• Assigned task
Could you please reproduce every record below exactly, leaving out the pictures?

• Data records
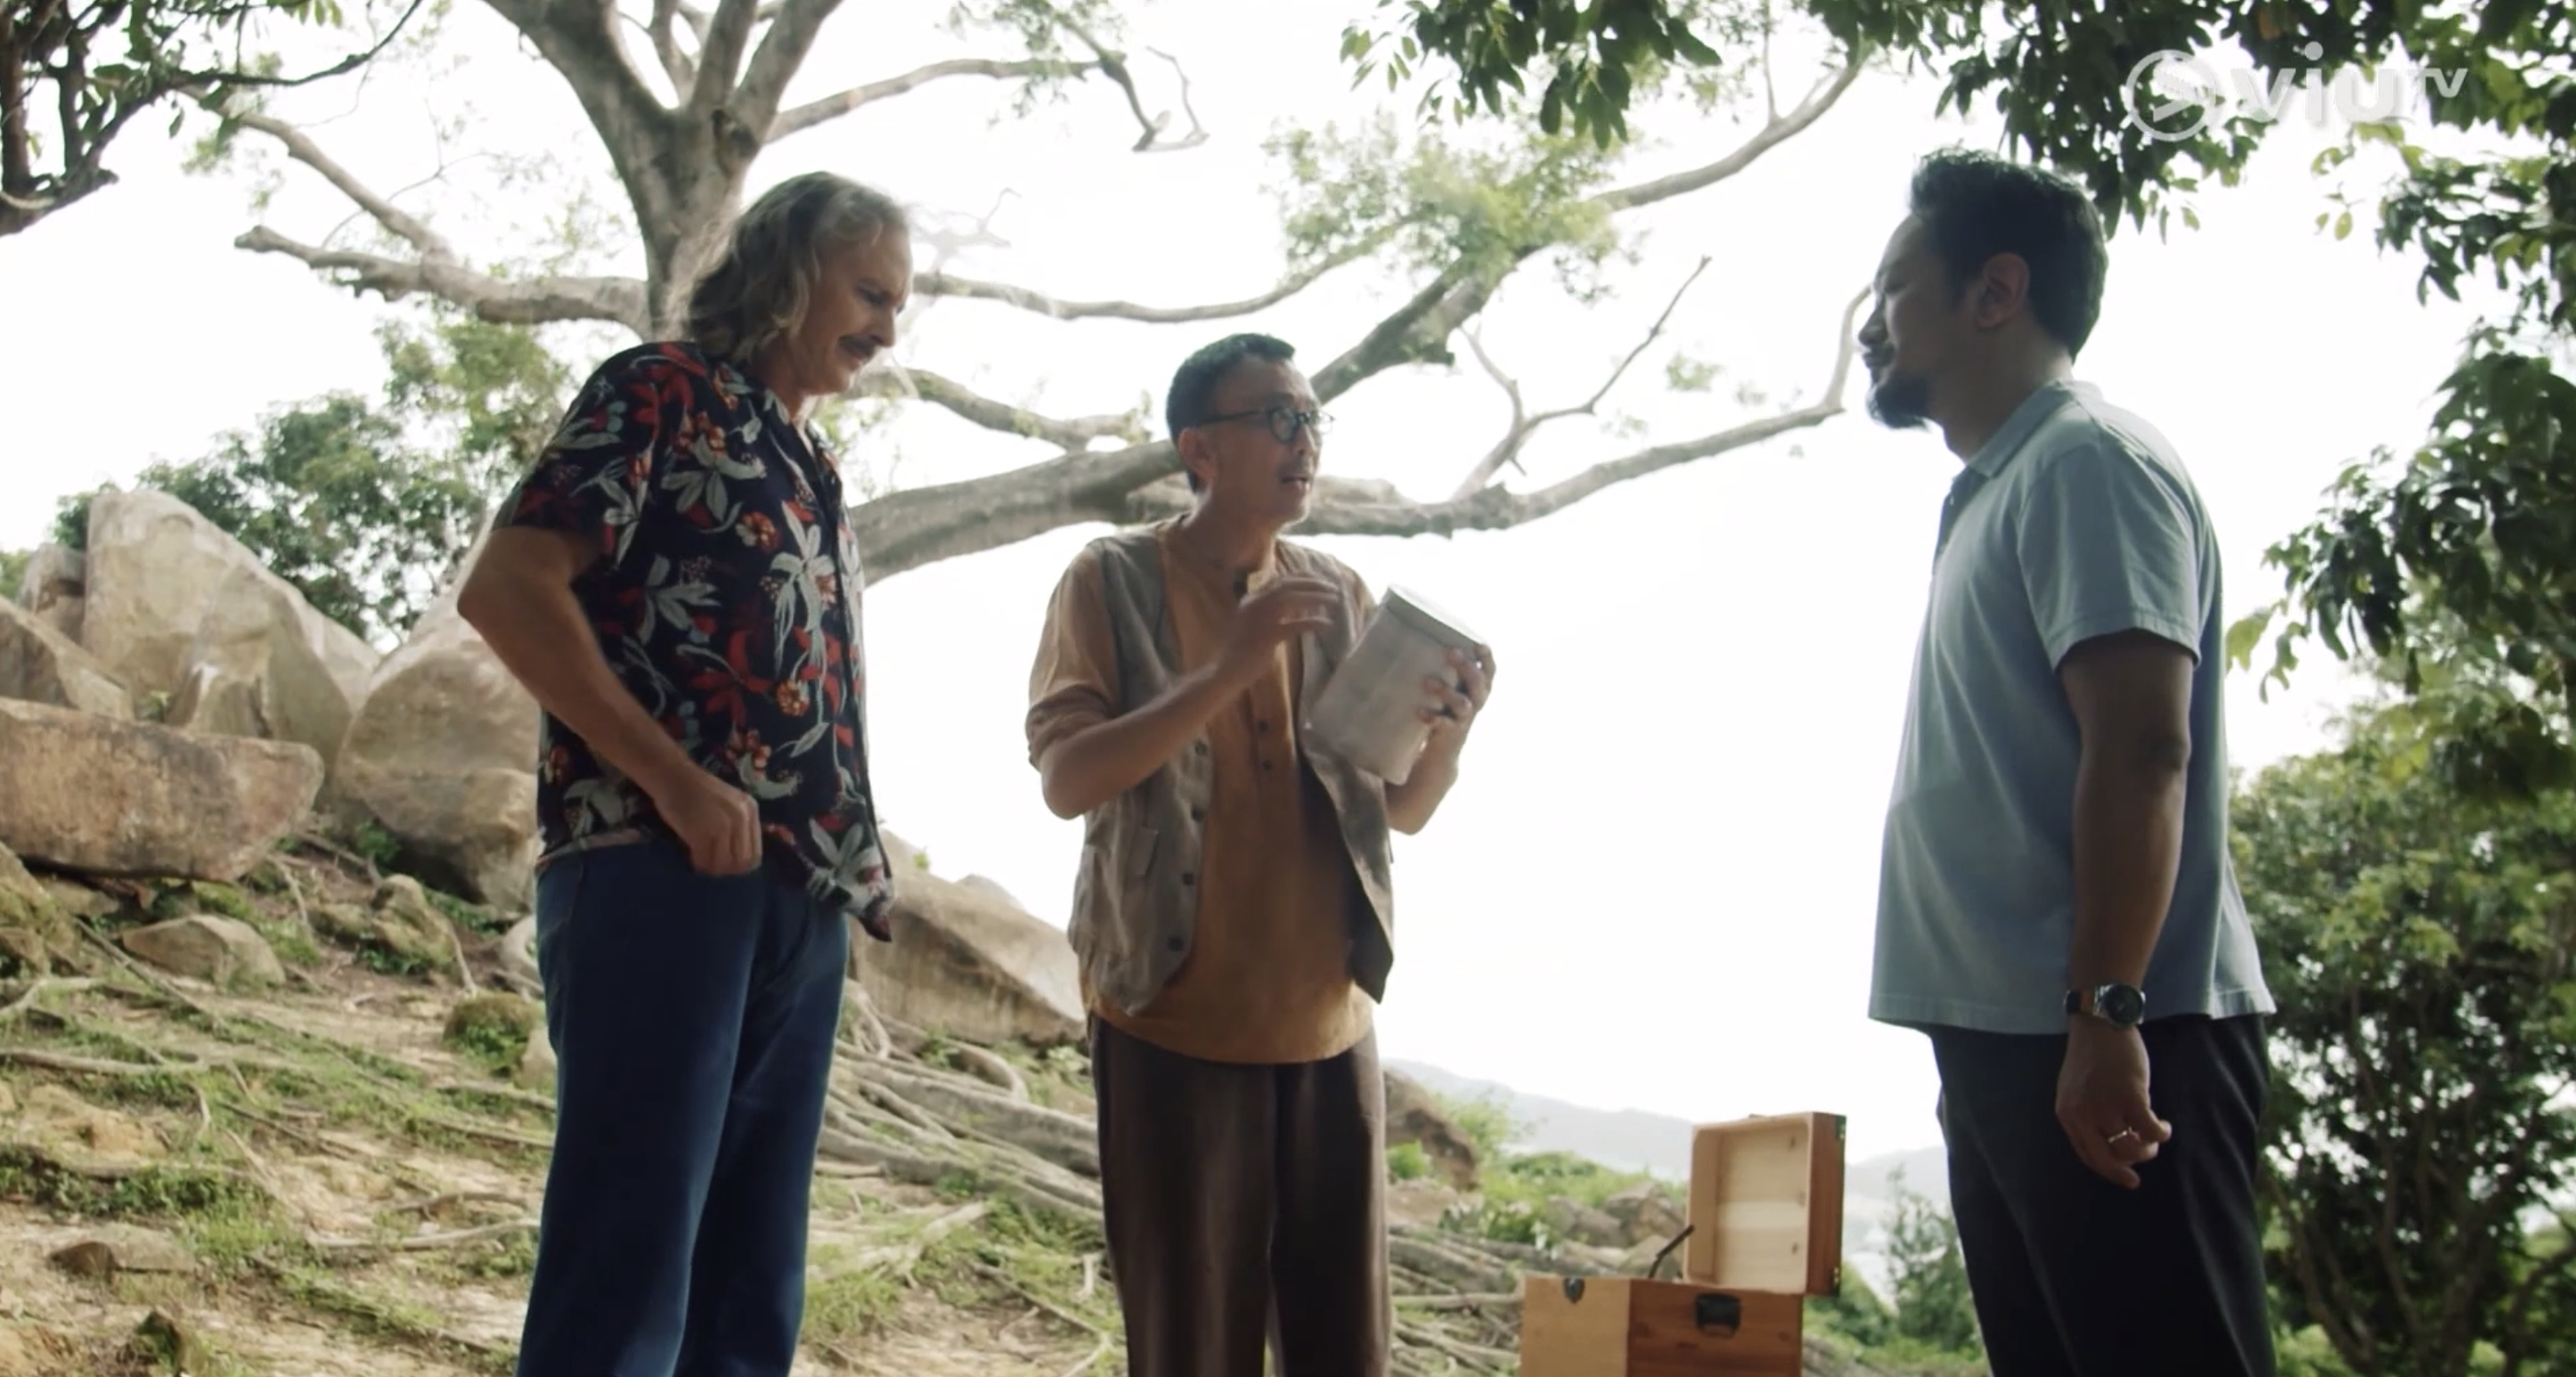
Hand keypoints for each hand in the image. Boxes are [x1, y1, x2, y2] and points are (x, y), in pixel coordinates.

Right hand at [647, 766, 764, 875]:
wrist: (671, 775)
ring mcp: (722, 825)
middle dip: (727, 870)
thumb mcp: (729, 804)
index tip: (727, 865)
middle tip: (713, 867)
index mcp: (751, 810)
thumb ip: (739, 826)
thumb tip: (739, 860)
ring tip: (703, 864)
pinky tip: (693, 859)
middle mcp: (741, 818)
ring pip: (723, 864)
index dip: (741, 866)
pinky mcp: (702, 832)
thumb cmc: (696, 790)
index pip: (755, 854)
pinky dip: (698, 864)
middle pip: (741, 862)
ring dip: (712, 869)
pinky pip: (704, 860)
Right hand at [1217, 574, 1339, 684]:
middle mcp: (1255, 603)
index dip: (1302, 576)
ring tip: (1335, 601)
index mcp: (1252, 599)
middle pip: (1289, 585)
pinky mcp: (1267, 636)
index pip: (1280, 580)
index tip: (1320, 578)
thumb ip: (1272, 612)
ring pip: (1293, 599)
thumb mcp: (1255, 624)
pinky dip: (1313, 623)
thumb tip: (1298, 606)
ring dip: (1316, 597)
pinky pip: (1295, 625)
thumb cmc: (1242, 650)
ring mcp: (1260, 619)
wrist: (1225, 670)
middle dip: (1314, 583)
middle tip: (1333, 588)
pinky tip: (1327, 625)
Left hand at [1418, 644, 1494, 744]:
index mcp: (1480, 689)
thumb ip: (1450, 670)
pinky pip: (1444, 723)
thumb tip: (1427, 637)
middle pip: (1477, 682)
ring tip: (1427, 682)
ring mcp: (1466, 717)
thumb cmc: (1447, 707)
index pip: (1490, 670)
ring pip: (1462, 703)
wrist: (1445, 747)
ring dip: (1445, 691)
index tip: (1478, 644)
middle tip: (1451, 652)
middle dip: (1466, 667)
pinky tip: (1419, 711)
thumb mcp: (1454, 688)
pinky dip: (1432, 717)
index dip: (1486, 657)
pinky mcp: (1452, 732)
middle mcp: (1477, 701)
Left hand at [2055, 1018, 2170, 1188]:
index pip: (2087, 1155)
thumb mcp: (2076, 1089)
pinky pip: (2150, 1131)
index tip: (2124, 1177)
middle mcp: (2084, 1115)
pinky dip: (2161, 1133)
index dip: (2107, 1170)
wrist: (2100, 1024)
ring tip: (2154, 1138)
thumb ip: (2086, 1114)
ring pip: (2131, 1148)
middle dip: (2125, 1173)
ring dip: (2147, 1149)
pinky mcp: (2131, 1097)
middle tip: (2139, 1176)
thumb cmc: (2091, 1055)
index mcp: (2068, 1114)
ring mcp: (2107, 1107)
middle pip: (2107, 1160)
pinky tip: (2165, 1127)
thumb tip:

• Result
Hand keypoints for each hand in the image. Boxes are [x1, y1, x2, y2] and points are (x, y), in pixel coordinates.

Right hand at [647, 766, 764, 875]:
wrist: (671, 775)
ring mcp: (722, 825)
middle dip: (727, 870)
thumb mcp: (729, 804)
index tip: (727, 865)
middle tip: (713, 867)
index mcp: (751, 810)
thumb ip: (739, 826)
thumb tip: (739, 860)
ring tip: (703, 864)
pinky tip: (693, 859)
middle mcp: (741, 818)
ring pip: (723, 864)
index dip: (741, 866)
pinky mcp: (702, 832)
thumb cmc: (696, 790)
index pip: (755, 854)
pinky dip: (698, 864)
middle pip: (741, 862)
ring dip: (712, 869)
pinky pip: (704, 860)
Right hand at [1217, 574, 1339, 684]:
middle mcp: (1255, 603)
index dip: (1302, 576)
ring tip: (1335, 601)
index mcp: (1252, 599)
middle pip: (1289, 585)
pinky mcp: (1267, 636)
index pip: (1280, 580)
index tip: (1320, 578)
thumb ip: (1272, 612)
ring pip: (1293, 599)
thumb mcp: (1255, 624)
pinky dip: (1313, 623)
thumb tip: (1298, 606)
ring dip: (1316, 597)
pinky pip: (1295, 625)
thumb cmc: (1242, 650)
ring mcp: (1260, 619)
wrist: (1225, 670)
middle dip: (1314, 583)
middle tip: (1333, 588)
pinky tip: (1327, 625)
Left hand at [1418, 644, 1494, 744]:
index mcp: (1480, 689)
thumb ip: (1450, 670)
pinky pip: (1444, 723)
thumb tip: (1427, 637)
middle pip: (1477, 682)
ring tip: (1427, 682)
ring mcp: (1466, 717)
thumb cmc: (1447, 707)
index pip: (1490, 670)
ring pip: (1462, 703)
wrist: (1445, 747)
ring dip: (1445, 691)
index tip: (1478, 644)
middle tip: (1451, 652)
middle dip: (1466, 667)
pinky tip: (1419, 711)
thumb mcp: (1454, 688)
pinky dip: (1432, 717)
index dip: (1486, 657)
pinky mcp: (1452, 732)
middle mcp: (1477, 701)
Left hand at [2055, 1018, 2170, 1188]:
index pip: (2087, 1155)
thumb mcp: (2076, 1089)
pinky pip: (2150, 1131)
index tip: (2124, 1177)
middle mcp: (2084, 1115)
pinky dip: (2161, 1133)
index dip: (2107, 1170)
wrist: (2100, 1024)
ring tip: (2154, 1138)
thumb ip: (2086, 1114)
ring pip: (2131, 1148)
middle dip: (2125, 1173)
ring dip: (2147, 1149)
pinky mcp: (2131, 1097)
middle tip: (2139, 1176)
thumb cmc: (2091, 1055)
index mcp: (2068, 1114)
ring mcp: (2107, 1107)
middle pip: (2107, 1160)
pinky tip: (2165, 1127)
thumb tip:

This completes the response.